[[ Data for the task, beginning ]]

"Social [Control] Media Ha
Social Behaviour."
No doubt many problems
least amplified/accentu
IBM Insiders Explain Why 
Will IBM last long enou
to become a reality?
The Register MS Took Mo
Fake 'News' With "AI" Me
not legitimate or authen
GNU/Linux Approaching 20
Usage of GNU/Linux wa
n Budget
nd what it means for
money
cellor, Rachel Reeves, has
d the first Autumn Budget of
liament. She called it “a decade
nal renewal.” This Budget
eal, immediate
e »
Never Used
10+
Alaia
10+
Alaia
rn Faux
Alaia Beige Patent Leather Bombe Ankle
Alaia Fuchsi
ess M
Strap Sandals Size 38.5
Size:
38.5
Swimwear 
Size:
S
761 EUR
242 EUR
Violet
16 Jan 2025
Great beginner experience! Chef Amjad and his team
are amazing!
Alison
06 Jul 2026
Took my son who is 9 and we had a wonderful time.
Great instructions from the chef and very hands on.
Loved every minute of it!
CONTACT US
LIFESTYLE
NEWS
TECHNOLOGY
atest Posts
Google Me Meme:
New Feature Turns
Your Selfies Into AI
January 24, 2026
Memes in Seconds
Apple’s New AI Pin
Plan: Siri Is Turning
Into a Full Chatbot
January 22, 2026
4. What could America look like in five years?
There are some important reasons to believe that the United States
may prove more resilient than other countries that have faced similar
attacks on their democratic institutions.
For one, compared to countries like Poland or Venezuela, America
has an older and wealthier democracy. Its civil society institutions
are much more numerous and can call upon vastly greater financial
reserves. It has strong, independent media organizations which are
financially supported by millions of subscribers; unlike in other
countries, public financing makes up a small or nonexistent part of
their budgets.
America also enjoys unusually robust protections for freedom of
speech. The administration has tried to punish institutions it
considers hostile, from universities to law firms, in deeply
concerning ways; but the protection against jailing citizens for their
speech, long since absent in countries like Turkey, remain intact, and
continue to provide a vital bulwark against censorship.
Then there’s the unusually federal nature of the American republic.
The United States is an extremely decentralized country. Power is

[[ Data for the task, end ]]

### Task
Work out how many lines in the data above hold the word "long". Reply with nothing but the count.

### Answer to the exercise
2